When Thielen ran a 4.45-second 40 at a regional combine in Chicago, even Keen was surprised.

"I guess I didn't know he was that fast," Keen said. "I'm almost embarrassed to say that. But now I watch him run against NFL competition, he's not taking a back seat to anybody. That's a testament to the work he's done."

The 40-yard dash, for better or worse, seems to be the golden ticket for wide receivers looking to make a name for themselves before the draft. It's overrated, Thielen said, but it's also something of a necessary evil.

"You have to have some kind of measurement of speed," he said. "But yeah, sometimes people get overlooked because of their 40 times, and sometimes people are overhyped because of their 40 times. At some point, you've got to be a football player."

Camp tryout strikes gold

Even after his rookie combine performance, Thielen looked as if he might not get a shot. He had lined up a job selling supplies at Patterson Dental, while hoping he'd get a tryout somewhere. Keen kept calling Vikings scout Mike Sholiton, whom he'd coached at Washington University, to make Thielen's case.

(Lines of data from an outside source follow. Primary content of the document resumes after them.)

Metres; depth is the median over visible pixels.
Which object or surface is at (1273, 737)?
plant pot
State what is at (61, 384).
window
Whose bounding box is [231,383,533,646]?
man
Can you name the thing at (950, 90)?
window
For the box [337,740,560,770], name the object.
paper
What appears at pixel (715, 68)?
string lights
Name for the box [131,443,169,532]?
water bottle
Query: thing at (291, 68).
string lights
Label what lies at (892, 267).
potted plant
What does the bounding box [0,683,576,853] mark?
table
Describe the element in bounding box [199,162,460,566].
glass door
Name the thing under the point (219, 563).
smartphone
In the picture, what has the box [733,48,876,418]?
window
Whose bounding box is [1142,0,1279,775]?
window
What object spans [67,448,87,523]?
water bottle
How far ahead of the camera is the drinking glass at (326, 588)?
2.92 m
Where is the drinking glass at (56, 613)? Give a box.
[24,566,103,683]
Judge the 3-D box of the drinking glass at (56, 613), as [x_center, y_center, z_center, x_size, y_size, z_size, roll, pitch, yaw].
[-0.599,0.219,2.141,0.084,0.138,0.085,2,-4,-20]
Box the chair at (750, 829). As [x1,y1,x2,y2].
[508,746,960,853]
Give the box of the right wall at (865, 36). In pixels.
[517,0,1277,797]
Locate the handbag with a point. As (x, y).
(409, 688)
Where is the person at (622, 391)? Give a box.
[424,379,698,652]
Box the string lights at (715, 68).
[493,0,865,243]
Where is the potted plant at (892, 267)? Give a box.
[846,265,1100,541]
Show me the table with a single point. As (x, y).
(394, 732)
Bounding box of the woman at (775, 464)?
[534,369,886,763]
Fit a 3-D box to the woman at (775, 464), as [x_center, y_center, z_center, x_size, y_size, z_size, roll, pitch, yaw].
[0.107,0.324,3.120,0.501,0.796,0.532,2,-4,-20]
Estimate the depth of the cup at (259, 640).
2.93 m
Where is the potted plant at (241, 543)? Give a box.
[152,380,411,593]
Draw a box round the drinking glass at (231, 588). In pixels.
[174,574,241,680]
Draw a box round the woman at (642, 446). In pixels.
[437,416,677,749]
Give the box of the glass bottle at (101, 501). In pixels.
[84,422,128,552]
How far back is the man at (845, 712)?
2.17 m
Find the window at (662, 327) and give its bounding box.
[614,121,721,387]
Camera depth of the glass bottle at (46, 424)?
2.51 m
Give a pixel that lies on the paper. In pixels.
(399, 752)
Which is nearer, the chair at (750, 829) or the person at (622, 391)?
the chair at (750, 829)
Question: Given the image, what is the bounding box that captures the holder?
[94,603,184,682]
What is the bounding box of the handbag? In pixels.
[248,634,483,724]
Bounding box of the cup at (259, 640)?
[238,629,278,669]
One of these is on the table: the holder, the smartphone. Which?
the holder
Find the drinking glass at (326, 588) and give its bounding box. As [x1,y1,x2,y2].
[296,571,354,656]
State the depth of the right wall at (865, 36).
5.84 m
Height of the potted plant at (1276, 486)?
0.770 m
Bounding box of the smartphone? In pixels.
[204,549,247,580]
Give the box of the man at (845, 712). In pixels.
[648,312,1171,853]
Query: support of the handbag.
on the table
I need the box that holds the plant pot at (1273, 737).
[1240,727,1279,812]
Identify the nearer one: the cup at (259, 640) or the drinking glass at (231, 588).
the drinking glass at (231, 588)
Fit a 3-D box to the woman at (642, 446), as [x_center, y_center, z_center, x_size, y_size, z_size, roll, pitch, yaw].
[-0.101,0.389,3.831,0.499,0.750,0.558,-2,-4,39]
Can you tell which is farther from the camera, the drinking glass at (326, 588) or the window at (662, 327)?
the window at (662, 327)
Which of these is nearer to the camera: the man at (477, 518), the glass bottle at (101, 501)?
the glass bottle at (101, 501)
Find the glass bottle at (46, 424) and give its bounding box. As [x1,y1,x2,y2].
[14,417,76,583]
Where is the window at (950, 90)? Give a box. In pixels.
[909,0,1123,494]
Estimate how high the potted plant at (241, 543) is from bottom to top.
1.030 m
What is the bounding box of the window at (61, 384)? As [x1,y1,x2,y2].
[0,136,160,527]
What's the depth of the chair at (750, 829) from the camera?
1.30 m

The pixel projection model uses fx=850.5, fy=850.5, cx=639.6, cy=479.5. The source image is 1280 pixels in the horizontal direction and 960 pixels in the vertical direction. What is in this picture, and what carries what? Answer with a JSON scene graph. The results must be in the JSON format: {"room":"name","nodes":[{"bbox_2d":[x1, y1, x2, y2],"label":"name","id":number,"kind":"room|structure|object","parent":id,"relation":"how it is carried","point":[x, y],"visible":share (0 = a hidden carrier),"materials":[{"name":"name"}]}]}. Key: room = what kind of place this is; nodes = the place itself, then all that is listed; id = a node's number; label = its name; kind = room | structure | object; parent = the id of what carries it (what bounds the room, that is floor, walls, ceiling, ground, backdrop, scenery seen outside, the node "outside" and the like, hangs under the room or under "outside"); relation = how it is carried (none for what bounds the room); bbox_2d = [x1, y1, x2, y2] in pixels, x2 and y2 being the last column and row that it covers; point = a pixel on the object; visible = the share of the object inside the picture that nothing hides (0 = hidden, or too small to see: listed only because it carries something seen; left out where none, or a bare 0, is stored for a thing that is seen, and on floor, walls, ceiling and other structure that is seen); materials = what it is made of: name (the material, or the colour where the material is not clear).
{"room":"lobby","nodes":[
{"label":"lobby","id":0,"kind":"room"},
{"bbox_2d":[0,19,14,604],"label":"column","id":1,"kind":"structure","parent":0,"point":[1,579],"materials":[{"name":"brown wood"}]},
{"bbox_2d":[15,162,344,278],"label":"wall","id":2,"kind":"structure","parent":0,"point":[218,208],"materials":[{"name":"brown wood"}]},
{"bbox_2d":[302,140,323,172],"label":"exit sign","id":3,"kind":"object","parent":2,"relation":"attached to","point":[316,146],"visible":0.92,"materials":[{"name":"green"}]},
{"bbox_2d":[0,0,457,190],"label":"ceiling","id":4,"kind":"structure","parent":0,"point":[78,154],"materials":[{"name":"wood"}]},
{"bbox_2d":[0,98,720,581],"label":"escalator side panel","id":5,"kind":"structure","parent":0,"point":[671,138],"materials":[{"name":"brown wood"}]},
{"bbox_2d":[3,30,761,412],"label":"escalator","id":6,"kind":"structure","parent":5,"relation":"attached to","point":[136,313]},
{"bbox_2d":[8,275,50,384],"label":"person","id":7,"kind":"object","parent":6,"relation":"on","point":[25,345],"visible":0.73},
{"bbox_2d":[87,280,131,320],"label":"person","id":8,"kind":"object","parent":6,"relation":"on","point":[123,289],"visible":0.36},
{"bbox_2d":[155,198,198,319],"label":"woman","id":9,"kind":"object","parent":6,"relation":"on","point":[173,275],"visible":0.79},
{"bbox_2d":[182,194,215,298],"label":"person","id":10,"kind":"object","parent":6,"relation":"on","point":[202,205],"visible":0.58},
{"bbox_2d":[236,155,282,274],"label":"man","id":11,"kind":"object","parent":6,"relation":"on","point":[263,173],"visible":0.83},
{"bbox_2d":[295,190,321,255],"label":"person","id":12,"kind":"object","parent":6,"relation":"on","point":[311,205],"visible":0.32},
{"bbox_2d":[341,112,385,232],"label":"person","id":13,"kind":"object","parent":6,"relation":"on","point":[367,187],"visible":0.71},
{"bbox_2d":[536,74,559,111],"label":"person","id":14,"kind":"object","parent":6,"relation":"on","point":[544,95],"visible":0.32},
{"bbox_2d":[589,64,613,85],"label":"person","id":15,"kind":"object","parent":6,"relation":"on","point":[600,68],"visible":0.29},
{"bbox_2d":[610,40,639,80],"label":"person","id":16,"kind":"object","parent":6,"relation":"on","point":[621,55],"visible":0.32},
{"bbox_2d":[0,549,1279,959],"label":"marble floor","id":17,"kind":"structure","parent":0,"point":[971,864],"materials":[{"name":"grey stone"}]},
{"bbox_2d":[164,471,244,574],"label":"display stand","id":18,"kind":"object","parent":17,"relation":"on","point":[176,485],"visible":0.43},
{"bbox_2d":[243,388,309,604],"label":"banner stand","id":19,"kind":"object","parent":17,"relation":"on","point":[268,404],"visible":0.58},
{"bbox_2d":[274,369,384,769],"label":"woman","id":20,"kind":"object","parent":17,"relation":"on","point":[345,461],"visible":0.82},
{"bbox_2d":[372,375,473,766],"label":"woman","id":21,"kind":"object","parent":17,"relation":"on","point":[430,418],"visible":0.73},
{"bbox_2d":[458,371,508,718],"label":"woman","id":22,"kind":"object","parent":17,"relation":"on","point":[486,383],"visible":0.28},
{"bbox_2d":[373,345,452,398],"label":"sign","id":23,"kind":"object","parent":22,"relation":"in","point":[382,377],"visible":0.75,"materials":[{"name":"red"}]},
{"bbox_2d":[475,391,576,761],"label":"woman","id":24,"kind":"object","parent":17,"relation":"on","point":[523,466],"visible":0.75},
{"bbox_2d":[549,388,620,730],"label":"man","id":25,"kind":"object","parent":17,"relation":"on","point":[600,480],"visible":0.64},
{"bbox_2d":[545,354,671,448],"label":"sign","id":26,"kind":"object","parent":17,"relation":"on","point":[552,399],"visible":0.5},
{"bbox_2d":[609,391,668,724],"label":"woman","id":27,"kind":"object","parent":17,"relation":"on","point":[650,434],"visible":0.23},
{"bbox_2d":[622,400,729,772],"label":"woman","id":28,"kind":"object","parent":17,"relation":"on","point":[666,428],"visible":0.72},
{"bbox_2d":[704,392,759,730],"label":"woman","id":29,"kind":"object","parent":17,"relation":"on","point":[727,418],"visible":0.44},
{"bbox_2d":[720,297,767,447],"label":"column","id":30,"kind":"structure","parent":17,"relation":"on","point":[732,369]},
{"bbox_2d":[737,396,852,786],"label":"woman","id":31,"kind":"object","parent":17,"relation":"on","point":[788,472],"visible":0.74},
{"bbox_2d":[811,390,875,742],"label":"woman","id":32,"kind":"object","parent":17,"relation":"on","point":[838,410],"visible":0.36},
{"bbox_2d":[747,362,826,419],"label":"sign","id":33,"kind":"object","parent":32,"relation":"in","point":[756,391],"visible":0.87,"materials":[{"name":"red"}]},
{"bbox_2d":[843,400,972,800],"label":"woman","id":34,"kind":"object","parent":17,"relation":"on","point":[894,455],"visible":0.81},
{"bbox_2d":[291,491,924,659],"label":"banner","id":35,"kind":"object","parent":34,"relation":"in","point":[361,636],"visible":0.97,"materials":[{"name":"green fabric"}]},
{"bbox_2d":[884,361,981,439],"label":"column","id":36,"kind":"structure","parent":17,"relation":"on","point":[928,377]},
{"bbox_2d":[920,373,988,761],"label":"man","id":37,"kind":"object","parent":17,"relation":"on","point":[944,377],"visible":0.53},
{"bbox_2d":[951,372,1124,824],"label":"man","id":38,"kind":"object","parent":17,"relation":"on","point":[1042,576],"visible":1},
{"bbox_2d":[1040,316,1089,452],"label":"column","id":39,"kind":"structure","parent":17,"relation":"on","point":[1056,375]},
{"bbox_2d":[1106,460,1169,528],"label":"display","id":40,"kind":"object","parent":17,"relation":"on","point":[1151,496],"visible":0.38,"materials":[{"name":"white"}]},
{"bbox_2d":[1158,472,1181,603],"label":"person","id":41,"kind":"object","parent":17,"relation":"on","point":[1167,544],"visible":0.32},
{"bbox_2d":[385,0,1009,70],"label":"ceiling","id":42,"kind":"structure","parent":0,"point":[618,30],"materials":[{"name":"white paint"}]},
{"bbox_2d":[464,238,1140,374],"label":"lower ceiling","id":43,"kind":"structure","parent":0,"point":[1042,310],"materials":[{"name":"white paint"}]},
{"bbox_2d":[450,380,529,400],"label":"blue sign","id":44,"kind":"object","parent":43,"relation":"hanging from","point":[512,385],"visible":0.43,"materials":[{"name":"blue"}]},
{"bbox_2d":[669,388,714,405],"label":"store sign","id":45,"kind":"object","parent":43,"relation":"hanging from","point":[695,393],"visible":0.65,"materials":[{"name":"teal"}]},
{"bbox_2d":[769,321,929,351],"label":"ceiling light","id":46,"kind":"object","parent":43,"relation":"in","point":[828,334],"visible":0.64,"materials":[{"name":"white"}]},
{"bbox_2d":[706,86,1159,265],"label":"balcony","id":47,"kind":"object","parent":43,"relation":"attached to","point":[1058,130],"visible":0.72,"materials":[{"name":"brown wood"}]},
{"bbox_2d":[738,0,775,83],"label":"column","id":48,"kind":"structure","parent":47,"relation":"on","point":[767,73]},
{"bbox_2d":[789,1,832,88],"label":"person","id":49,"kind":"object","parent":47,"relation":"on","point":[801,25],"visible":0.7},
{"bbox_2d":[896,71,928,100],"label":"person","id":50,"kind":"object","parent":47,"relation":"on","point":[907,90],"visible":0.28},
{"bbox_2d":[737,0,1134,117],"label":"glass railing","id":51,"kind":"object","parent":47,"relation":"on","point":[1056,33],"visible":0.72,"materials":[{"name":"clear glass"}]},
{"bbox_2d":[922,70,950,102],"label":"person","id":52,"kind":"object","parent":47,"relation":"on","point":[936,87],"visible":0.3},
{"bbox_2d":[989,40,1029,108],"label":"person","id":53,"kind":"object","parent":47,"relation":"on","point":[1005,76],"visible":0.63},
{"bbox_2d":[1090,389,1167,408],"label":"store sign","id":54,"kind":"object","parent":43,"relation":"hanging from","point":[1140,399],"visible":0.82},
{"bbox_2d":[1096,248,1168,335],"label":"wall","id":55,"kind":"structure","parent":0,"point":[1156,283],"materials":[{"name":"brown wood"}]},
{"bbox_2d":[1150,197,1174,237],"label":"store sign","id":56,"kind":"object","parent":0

All it yielded was a rookie camp tryout with the Vikings; it turned out that was all Thielen needed. The Vikings released Eastern Washington receiver Nicholas Edwards, whom they'd signed as an undrafted free agent, to make room for Thielen.

"The whole time, I'm holding a graduate assistant position open for him, because I would have loved to have him coaching our receivers," Keen said. "I think he realized at the time just what a rarity it is [to be signed after a rookie camp tryout]."

If Thielen's path from small-town Minnesota to the core of the Vikings roster can be mimicked, Brandon Zylstra will be the one to try.

The New London-Spicer graduate was a tight end at Concordia (Moorhead) before playing two years as a receiver for the Edmonton Eskimos and leading the CFL with 1,687 yards on 100 catches last season. He signed a reserve/futures deal with the Vikings that included significantly more guaranteed money than most CFL players receive.

Zylstra shares an agent, Blake Baratz, with Thielen, and plans to train with him this spring.

"I'm hoping we can be together, so I can pick his brain a little more," Zylstra said. "It's really just encouraging, for somebody to prove it can be done. It really doesn't matter where you come from."

It probably does, if the NFL's player procurement machine is viewed as a whole. But it didn't for Thielen in his remarkable journey into pro football.